Here is what you are going to learn.
Step One: The beginning (pre-work and the first call)
We’ll start with a self-knowledge inventory to explore your thoughts and beliefs on love, divorce, sex, relationships and life in general. This will help you understand what a New Relationship looks like and how to actually get it (not just dream about it). You’ll walk away understanding how to make decisions based on love, not fear.
Step Two: Who the fuck are you?
We are going to dig deep and get to the core of who you really are. Even the stuff you have forgotten or covered up. We will understand your natural strengths and weaknesses, your personality profile and more.
Step Three: How did you learn to love?
You learned it from somewhere and it might not be helping you out. In fact, it might even be leading you to what you are comfortable with instead of actual love. We will be doing visualizations to uncover what you learned, find out your love language and identify what you are attracted to and why.
Step Four: Stories vs Truths (two weeks)
Is what is going through your head on a daily basis really the truth?
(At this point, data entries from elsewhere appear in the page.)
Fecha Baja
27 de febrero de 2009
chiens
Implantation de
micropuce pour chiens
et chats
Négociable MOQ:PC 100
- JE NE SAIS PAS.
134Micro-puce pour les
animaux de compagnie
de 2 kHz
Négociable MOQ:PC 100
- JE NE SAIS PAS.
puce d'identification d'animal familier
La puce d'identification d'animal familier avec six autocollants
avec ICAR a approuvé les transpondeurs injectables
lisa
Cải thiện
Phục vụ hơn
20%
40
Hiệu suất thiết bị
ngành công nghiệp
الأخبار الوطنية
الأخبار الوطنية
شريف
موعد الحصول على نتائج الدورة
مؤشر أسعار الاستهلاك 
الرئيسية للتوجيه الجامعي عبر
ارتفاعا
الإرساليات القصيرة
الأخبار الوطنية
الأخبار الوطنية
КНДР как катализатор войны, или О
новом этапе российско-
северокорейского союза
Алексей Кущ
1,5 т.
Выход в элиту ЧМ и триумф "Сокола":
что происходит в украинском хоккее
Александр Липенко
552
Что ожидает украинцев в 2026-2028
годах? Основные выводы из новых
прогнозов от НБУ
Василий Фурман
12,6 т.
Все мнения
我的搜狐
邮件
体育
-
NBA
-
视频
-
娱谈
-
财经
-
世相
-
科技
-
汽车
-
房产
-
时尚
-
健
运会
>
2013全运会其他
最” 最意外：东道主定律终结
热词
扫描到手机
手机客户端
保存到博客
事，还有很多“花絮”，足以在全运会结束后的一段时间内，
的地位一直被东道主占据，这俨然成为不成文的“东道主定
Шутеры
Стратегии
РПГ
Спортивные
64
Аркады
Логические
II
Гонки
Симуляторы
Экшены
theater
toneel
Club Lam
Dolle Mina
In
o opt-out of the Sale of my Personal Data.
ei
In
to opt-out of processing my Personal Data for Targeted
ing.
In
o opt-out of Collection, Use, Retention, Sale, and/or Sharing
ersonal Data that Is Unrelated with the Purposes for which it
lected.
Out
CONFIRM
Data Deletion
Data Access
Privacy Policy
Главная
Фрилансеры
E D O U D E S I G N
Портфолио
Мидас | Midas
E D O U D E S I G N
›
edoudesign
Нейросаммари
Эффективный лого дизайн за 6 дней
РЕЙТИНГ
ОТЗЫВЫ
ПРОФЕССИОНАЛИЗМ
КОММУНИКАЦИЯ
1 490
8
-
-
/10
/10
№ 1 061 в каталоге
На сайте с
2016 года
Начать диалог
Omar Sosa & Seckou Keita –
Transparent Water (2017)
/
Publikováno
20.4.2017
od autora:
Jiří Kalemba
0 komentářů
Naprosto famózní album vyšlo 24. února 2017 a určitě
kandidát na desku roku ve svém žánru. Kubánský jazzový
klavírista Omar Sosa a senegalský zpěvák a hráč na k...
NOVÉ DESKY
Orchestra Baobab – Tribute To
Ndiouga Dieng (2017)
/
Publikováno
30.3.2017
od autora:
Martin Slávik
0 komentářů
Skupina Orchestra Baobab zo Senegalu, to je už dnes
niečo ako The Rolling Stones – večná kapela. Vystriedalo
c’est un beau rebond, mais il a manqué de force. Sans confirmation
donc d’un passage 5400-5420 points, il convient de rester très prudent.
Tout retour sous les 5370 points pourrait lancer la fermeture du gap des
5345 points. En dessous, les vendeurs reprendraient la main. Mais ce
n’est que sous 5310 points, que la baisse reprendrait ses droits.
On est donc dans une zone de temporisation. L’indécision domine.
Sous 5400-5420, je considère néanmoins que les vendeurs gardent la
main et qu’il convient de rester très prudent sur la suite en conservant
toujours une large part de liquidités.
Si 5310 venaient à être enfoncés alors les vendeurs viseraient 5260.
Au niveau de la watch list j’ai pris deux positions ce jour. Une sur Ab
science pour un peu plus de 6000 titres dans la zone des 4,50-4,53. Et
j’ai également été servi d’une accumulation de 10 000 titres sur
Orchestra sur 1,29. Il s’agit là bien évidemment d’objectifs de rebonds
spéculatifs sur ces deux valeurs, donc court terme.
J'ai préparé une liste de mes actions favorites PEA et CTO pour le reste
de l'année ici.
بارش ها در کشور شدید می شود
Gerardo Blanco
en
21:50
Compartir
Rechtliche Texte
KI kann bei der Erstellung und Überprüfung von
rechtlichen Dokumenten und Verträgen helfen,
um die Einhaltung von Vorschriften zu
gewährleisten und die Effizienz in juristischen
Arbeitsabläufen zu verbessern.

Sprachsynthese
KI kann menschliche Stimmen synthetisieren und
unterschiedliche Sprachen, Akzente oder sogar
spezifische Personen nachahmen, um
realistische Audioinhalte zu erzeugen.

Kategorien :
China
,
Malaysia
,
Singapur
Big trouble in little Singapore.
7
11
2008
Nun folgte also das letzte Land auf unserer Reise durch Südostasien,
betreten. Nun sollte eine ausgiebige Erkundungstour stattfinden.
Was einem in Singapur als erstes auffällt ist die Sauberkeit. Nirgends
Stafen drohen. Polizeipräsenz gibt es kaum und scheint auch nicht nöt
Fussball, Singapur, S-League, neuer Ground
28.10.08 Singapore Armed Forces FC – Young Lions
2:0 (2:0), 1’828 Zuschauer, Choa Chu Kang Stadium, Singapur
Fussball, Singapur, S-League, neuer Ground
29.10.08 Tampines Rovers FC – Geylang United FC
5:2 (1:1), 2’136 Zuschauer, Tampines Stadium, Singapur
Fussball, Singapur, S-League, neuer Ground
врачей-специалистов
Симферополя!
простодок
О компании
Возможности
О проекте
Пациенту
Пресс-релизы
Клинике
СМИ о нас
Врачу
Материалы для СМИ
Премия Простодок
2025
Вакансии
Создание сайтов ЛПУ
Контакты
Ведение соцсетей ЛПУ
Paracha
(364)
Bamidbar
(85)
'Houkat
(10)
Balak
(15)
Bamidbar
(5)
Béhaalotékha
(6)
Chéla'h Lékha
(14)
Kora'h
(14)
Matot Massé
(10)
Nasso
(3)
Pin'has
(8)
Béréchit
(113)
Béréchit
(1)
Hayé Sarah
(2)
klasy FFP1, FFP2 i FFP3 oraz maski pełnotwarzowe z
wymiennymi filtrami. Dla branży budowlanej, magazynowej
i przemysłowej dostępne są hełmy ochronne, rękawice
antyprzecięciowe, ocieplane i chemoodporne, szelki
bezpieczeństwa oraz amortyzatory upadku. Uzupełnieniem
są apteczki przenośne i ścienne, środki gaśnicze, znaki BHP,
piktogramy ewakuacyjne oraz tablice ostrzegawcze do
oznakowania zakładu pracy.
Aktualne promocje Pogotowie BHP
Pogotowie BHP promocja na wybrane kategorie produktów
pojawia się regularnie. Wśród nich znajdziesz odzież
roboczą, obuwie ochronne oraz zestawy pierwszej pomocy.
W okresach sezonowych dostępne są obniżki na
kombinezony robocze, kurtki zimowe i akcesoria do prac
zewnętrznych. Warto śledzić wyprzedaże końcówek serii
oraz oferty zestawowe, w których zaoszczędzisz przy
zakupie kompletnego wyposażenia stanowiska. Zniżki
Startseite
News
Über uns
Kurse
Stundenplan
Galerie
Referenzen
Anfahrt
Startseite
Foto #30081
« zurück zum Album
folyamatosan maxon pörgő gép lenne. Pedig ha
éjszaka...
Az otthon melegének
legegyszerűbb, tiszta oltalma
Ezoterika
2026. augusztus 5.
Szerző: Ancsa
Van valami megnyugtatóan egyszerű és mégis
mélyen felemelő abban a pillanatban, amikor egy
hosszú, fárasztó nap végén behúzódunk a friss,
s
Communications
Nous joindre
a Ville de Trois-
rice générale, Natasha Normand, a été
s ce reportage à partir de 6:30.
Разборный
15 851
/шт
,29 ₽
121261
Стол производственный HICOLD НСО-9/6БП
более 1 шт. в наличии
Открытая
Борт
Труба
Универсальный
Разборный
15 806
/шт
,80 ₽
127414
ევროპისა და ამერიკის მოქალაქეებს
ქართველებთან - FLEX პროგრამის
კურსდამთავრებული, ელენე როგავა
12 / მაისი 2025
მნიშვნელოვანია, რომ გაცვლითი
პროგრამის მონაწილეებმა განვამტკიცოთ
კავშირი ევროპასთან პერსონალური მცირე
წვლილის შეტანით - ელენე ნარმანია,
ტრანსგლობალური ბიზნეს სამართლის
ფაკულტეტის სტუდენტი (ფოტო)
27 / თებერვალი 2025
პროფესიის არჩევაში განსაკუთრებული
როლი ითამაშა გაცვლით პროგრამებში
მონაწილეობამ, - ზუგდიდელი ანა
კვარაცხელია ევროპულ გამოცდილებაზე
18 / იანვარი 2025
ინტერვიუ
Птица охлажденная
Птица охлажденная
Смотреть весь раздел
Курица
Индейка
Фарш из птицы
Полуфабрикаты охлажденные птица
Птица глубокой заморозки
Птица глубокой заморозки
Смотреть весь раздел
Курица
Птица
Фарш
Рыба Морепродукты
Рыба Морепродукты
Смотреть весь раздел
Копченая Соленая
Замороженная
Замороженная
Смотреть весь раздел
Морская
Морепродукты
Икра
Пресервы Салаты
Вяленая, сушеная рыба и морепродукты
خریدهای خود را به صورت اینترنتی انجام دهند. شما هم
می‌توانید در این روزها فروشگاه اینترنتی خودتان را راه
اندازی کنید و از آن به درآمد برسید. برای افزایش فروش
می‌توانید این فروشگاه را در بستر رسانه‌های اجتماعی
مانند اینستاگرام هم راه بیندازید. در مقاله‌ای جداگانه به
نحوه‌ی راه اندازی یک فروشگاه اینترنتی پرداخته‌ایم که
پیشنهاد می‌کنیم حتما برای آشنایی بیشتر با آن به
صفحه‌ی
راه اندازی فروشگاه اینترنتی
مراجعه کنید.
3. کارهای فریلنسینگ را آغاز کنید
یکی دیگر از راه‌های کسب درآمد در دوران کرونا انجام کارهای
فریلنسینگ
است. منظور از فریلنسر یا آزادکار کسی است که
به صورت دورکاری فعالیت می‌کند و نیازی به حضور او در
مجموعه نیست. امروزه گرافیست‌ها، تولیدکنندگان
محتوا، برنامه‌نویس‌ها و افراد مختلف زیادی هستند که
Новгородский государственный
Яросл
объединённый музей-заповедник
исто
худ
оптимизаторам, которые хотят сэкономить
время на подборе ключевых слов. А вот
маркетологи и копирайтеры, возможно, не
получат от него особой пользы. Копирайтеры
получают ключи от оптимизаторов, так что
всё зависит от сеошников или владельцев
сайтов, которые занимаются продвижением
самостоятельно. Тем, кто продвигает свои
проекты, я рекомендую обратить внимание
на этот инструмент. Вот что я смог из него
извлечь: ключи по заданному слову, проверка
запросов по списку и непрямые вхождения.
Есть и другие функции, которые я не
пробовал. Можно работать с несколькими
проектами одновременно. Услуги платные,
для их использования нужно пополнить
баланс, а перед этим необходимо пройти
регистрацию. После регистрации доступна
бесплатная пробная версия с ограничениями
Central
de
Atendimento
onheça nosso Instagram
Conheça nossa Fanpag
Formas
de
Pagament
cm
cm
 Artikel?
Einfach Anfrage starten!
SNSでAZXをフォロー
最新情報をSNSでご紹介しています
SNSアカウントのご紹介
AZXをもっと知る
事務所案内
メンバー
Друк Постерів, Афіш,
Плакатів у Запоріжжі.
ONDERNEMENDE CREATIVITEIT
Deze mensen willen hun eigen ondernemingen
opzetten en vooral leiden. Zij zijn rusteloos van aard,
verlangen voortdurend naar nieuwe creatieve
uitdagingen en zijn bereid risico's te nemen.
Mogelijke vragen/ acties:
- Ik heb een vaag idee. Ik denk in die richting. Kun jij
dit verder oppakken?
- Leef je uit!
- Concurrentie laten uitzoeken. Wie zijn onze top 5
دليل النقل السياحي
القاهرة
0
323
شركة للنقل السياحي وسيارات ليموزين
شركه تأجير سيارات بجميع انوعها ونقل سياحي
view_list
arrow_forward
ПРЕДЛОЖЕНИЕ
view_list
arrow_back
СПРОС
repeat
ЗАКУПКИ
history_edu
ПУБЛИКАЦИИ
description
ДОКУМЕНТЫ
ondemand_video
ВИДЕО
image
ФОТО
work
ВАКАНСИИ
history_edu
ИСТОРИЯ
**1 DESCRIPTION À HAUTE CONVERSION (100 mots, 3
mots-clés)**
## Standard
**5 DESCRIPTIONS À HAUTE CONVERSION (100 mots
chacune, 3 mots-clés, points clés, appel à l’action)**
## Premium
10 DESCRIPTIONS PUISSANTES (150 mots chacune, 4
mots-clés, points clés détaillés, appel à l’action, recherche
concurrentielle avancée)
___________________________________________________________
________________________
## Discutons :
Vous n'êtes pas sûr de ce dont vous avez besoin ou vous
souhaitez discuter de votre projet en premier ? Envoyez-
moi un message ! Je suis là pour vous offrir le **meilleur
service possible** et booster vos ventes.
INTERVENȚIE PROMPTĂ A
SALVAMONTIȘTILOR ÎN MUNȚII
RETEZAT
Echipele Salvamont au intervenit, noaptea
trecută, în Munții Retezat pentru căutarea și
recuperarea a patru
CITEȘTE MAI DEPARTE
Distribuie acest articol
Or just wackadoo thoughts and stories you are making up that aren’t helping you AT ALL. We are going to dig into what is on repeat in your mind and learn what we need to change it to. You will learn how to tell your truths from your stories and start doing daily activities to build confidence and happiness.
Step Five: Creating healthy boundaries and trust
It is super hard to create amazing and beautiful relationships if you don’t trust and can’t create boundaries that make you feel good. We are going to look at any people pleasing (trust me, it is killing you), co-dependence or those big fucking walls (you like to call that picky) you like to put up and pretend they are healthy. You are going to discover Interdependence. (Hint: That’s where everyone feels fucking amazing!)
Step Six: How the hell you communicate
How do you fight? Process information? Have tough conversations? Express love? We are figuring that shit out here.
Step Seven: Your life support team
Is your life filled with awesome people who support you, listen and make you feel great? Or not really…Your future partner can’t be the only awesome person in your life. You need a whole team. It takes a village, people.
Step Eight: How you thrive
Relationships rarely break up because of love. They break up because people have not thought about and discussed the details of the relationship. How you view money, parenting, sex, intimacy, sleeping situations, etc. We are going to take all that we have learned and breakdown what feels good for to you. That way you’ll know just what you need to communicate so your partner in crime is on the same fucking page.
Step Nine: Your Owner’s Manual
Now that we know you, we will talk about sharing it with others. How to open up your manual and show others in a way that feels good.